Instruction — Everything in the listing should be set down exactly, apart from the pictures.

Input data —
━━━━━━━━━━━━━━━━

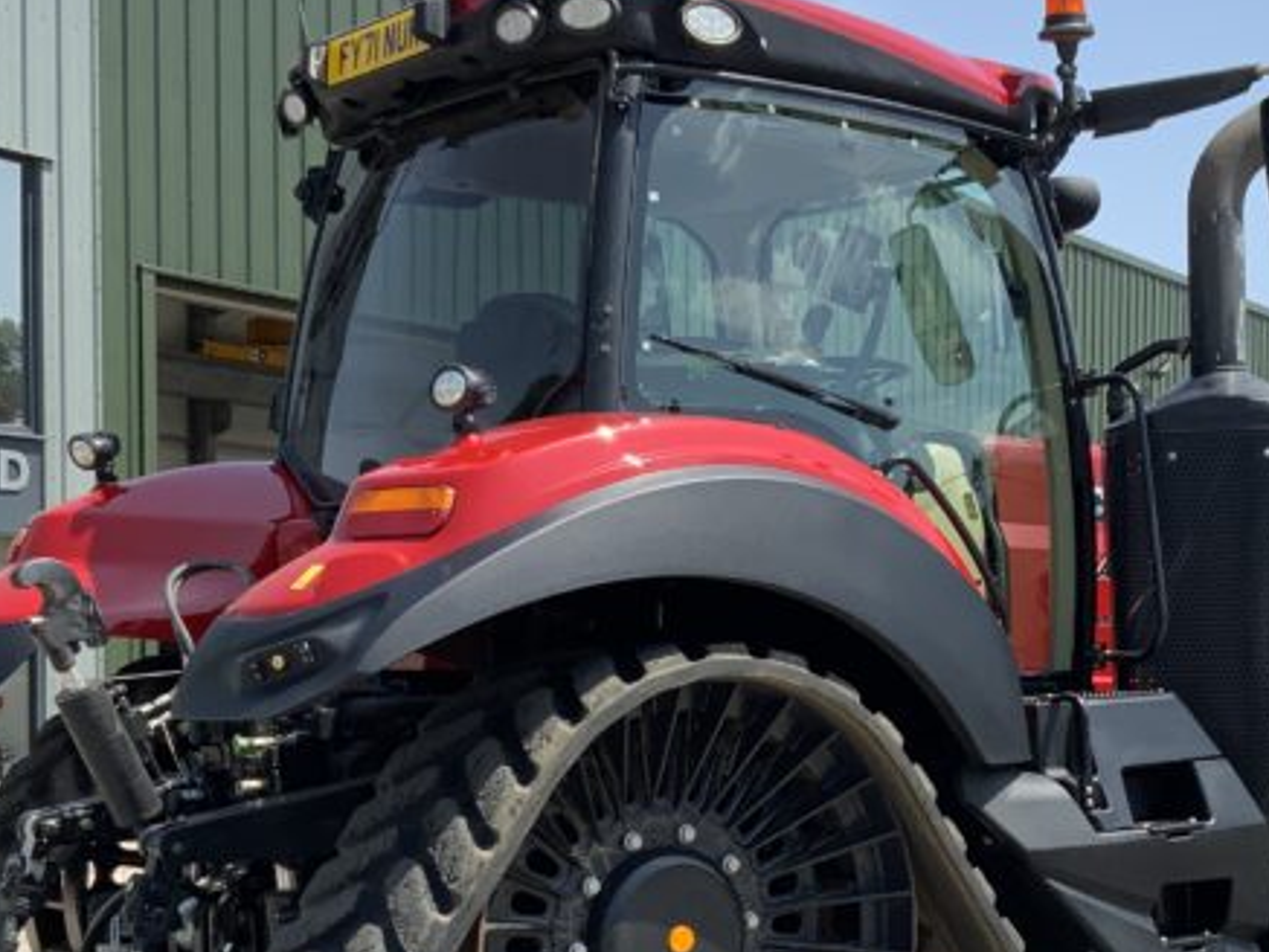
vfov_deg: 21.4
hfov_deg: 28.2
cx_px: 915
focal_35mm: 68
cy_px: 755
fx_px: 2494
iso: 16
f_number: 1.8
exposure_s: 1/1490
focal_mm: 3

━━━━━━━━━━━━━━━━

Problem solution —
vfov_deg: 21.4
hfov_deg: 28.2
cx_px: 915
focal_35mm: 68
cy_px: 755
fx_px: 2494
iso: 16
f_number: 1.8
exposure_s: 1/1490
focal_mm: 3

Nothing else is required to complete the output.